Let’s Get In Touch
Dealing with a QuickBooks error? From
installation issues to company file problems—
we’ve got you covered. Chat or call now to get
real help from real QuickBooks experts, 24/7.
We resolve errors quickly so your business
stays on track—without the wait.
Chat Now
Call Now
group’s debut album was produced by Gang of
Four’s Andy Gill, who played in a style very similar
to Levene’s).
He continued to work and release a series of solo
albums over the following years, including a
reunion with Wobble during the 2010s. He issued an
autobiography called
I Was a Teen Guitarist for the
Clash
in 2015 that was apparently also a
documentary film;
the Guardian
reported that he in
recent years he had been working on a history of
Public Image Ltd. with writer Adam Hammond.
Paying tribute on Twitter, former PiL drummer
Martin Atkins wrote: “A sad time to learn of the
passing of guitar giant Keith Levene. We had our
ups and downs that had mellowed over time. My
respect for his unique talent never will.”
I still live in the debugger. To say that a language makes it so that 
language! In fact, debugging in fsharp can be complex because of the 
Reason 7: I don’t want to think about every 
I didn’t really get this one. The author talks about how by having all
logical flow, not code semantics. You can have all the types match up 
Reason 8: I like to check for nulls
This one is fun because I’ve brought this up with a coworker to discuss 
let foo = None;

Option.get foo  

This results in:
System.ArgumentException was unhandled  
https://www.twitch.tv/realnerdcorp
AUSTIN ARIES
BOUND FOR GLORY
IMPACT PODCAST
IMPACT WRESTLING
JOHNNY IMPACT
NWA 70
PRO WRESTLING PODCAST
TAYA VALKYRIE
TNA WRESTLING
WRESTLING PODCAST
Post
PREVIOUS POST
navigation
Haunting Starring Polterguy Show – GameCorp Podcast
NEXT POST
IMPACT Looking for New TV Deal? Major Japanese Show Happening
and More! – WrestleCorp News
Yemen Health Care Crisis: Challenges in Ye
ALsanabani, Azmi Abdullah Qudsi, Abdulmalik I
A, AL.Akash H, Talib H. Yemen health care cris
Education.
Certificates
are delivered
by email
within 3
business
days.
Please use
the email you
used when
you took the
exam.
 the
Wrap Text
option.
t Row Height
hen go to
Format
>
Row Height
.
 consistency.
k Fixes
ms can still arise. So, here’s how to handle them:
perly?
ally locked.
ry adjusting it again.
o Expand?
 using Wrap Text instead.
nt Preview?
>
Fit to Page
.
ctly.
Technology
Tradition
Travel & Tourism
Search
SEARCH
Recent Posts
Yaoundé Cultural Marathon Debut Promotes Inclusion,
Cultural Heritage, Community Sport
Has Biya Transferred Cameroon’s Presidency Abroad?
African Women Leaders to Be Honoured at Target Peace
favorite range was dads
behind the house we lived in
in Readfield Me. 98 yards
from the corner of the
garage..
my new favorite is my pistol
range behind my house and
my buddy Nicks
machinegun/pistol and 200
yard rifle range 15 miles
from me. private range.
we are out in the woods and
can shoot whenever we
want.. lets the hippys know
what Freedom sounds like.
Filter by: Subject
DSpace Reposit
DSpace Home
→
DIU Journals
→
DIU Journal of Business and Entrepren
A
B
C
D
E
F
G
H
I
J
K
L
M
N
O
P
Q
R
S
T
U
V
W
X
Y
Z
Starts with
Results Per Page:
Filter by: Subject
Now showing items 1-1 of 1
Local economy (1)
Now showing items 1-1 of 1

====

Task item
Copy all lines above where "favorite" is present.

Response below
favorite range was dads
my new favorite is my pistol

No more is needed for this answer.